--- START ---
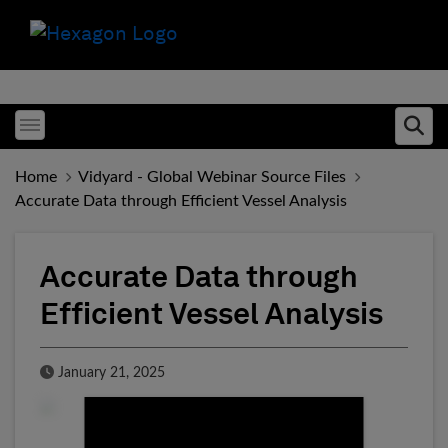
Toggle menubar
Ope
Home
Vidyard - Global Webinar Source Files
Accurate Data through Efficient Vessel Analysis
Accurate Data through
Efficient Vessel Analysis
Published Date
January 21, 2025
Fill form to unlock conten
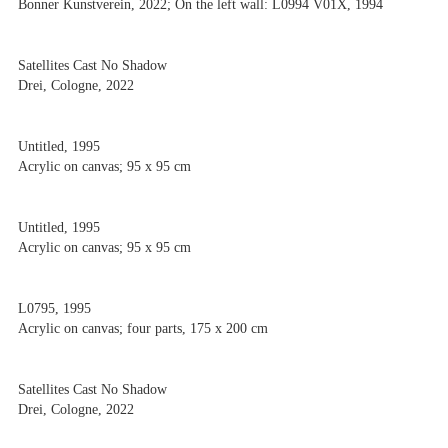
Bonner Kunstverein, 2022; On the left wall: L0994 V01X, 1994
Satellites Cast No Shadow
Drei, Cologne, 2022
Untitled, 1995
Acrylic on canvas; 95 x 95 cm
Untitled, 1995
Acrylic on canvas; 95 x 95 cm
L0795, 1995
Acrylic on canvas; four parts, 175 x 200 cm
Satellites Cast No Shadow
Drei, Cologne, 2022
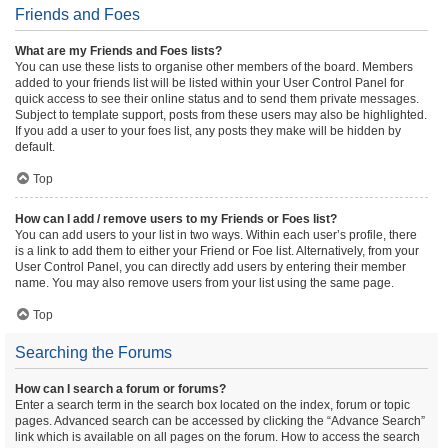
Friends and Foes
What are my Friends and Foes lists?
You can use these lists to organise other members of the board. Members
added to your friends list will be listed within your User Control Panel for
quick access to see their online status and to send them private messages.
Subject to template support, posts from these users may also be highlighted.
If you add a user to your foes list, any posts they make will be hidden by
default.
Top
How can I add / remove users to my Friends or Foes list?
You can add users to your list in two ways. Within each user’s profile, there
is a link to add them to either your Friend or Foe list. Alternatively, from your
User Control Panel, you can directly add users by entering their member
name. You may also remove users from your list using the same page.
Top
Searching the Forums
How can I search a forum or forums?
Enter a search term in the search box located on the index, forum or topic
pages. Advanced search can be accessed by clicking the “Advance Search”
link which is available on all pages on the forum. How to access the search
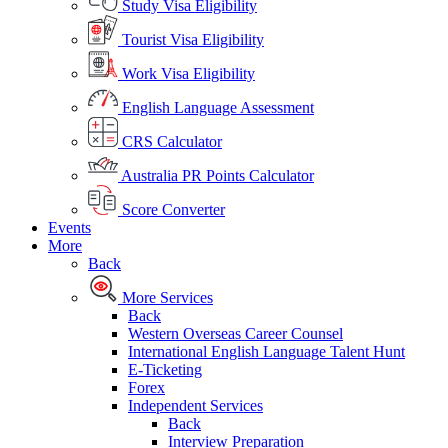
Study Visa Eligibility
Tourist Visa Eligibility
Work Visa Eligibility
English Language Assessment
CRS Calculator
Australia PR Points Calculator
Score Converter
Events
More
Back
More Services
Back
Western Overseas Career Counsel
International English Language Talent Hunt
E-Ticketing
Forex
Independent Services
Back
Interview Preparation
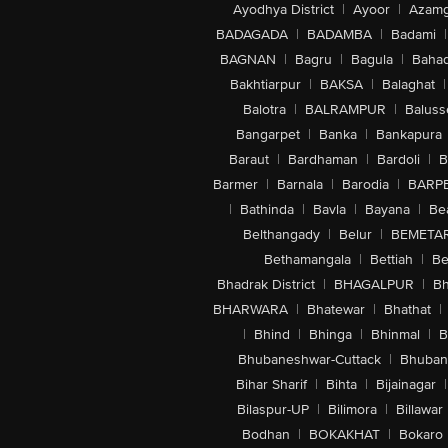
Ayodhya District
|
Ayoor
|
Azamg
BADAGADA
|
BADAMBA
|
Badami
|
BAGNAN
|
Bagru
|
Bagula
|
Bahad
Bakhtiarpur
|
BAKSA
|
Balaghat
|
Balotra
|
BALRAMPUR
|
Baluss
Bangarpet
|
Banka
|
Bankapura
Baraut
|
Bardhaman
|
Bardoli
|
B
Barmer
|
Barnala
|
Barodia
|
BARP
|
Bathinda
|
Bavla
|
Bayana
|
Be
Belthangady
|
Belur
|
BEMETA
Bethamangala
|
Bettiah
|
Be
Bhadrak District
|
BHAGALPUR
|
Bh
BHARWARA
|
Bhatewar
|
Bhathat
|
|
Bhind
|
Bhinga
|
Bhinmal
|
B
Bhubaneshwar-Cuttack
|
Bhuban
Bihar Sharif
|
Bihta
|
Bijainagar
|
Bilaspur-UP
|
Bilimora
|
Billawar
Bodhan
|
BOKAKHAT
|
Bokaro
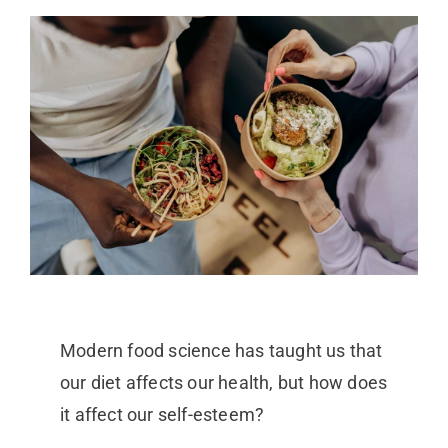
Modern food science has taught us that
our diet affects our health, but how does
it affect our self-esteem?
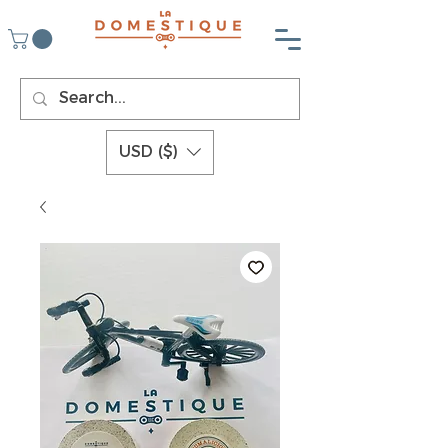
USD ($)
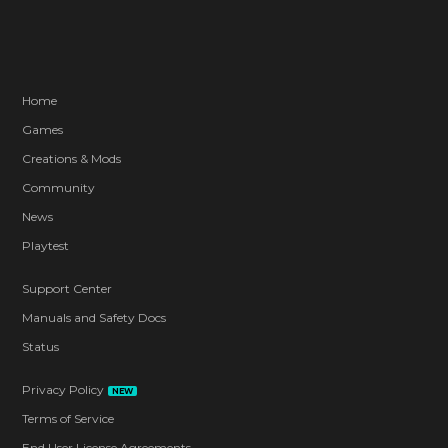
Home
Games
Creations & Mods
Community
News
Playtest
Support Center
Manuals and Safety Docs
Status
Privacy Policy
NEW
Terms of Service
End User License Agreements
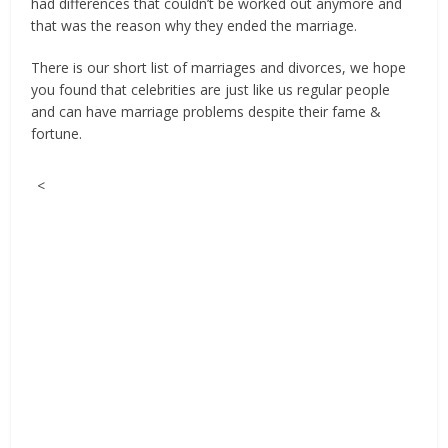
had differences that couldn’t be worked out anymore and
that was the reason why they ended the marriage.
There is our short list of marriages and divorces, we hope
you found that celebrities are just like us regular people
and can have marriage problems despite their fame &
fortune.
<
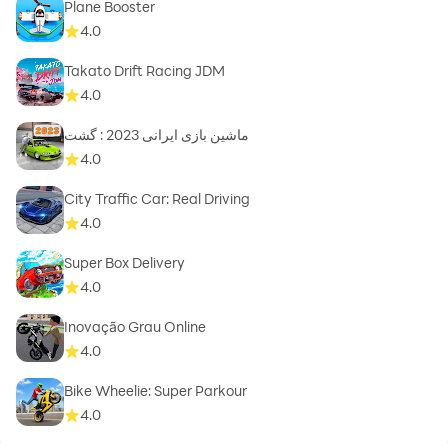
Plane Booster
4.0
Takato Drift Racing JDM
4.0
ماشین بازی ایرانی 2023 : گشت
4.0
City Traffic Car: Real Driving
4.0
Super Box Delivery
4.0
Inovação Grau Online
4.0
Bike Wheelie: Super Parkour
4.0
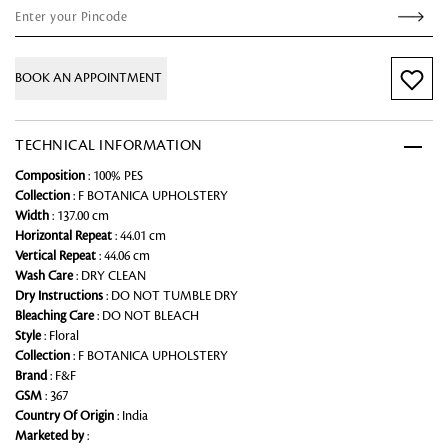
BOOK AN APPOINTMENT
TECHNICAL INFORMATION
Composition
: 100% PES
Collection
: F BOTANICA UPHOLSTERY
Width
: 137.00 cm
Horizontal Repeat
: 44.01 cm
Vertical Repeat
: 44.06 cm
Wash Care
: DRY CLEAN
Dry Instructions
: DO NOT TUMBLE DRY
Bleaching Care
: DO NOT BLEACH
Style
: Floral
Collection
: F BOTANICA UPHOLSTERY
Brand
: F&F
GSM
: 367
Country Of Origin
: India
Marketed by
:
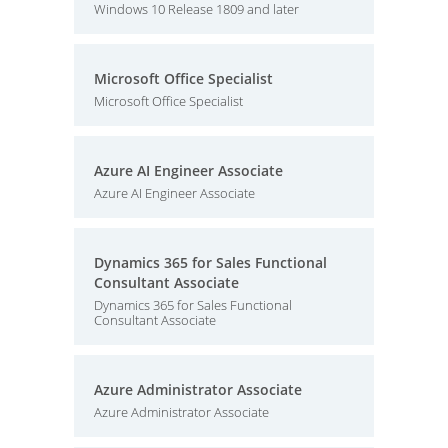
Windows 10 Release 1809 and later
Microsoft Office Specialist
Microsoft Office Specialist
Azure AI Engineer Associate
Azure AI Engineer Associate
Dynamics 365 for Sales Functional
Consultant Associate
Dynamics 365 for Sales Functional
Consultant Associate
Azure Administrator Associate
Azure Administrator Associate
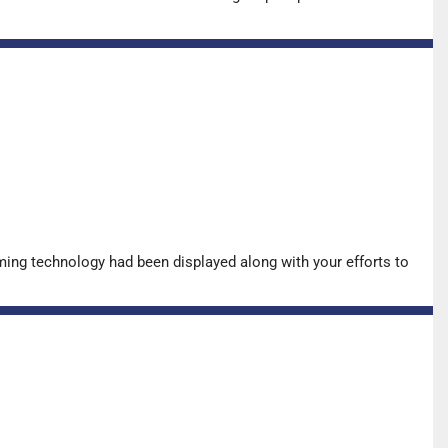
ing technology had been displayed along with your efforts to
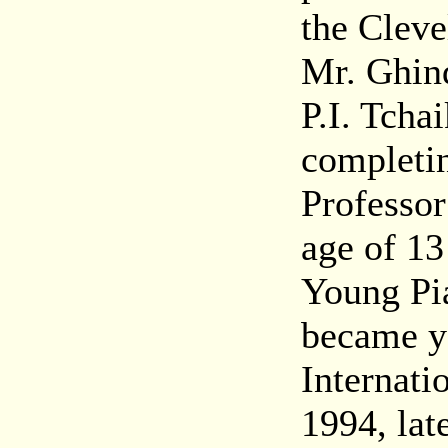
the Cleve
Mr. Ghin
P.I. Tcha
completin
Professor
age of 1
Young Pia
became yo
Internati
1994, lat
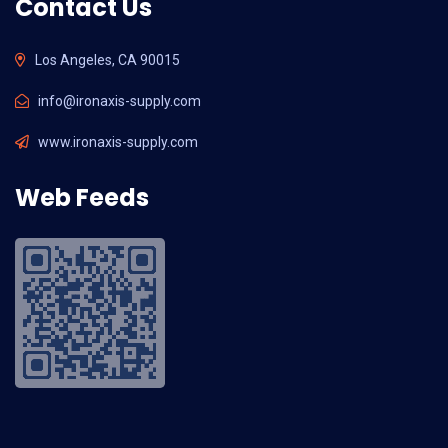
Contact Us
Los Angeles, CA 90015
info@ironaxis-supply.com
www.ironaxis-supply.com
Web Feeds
--- END ---
Gather up the lines containing the word "lists" from these records and copy them.

WRITTEN ANSWER:
What are my Friends and Foes lists?
You can use these lists to organise other members of the board. Members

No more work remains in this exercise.